### SUPPLIED RECORDS
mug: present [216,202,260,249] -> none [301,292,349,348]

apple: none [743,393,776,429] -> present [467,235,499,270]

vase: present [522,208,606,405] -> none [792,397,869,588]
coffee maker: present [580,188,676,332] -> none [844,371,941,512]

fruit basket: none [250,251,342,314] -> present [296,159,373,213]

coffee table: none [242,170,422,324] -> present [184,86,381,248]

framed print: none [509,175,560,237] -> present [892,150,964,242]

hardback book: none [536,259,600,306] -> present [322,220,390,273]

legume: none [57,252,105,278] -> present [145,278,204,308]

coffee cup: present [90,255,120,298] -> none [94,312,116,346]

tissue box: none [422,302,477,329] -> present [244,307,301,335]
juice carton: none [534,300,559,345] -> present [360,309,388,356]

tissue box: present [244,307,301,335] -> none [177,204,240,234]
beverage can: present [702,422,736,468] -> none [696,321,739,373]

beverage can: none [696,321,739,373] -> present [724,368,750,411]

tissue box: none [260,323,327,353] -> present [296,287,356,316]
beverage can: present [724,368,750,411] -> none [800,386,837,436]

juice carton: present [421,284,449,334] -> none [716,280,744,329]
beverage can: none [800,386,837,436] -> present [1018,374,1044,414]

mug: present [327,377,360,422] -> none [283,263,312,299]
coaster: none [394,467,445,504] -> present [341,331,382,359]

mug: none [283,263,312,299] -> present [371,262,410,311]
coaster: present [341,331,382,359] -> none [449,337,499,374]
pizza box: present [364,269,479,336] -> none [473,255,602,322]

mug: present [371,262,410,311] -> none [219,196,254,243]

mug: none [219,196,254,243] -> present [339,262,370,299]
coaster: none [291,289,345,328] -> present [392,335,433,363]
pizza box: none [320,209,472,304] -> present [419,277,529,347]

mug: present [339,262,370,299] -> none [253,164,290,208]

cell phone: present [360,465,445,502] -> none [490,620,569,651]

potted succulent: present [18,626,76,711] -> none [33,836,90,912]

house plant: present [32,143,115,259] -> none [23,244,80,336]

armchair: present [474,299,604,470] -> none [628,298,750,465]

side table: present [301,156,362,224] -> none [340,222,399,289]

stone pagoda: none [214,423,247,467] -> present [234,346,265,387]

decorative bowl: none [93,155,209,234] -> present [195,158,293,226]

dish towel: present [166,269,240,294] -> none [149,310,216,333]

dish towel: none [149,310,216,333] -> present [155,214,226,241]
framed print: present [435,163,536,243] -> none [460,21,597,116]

### REQUEST
From first line to last, transcribe the material exactly.

### FINISHED EXERCISE
mug: present [216,202,260,249] -> none [301,292,349,348]

apple: none [743,393,776,429] -> present [467,235,499,270]

vase: present [522,208,606,405] -> none [792,397,869,588]
coffee maker: present [580,188,676,332] -> none [844,371,941,512]

fruit basket: none [250,251,342,314] -> present [296,159,373,213]

coffee table: none [242,170,422,324] -> present [184,86,381,248]

framed print: none [509,175,560,237] -> present [892,150,964,242]

hardback book: none [536,259,600,306] -> present [322,220,390,273]

legume: none [57,252,105,278] -> present [145,278,204,308]

coffee cup: present [90,255,120,298] -> none [94,312,116,346]

tissue box: none [422,302,477,329] -> present [244,307,301,335]
juice carton: none [534,300,559,345] -> present [360,309,388,356]

tissue box: present [244,307,301,335] -> none [177,204,240,234]
beverage can: present [702,422,736,468] -> none [696,321,739,373]

beverage can: none [696,321,739,373] -> present [724,368,750,411]

tissue box: none [260,323,327,353] -> present [296,287,356,316]
beverage can: present [724,368,750,411] -> none [800,386,837,436]

juice carton: present [421,284,449,334] -> none [716,280,744,329]
beverage can: none [800,386,837,436] -> present [1018,374,1044,414]

mug: present [327,377,360,422] -> none [283,263,312,299]
coaster: none [394,467,445,504] -> present [341,331,382,359]

mug: none [283,263,312,299] -> present [371,262,410,311]
coaster: present [341,331,382,359] -> none [449,337,499,374]
pizza box: present [364,269,479,336] -> none [473,255,602,322]

mug: present [371,262,410,311] -> none [219,196,254,243]

mug: none [219,196,254,243] -> present [339,262,370,299]
coaster: none [291,289,345,328] -> present [392,335,433,363]
pizza box: none [320,209,472,304] -> present [419,277,529,347]

mug: present [339,262,370,299] -> none [253,164,290,208]

cell phone: present [360,465,445,502] -> none [490,620,569,651]

potted succulent: present [18,626,76,711] -> none [33,836,90,912]

house plant: present [32,143,115,259] -> none [23,244,80,336]

armchair: present [474,299,604,470] -> none [628,298,750,465]

side table: present [301,156,362,224] -> none [340,222,399,289]

stone pagoda: none [214,423,247,467] -> present [234,346,265,387]

decorative bowl: none [93,155,209,234] -> present [195,158,293,226]

dish towel: present [166,269,240,294] -> none [149,310,216,333]

dish towel: none [149,310,216,333] -> present [155,214,226,241]
framed print: present [435,163,536,243] -> none [460,21,597,116]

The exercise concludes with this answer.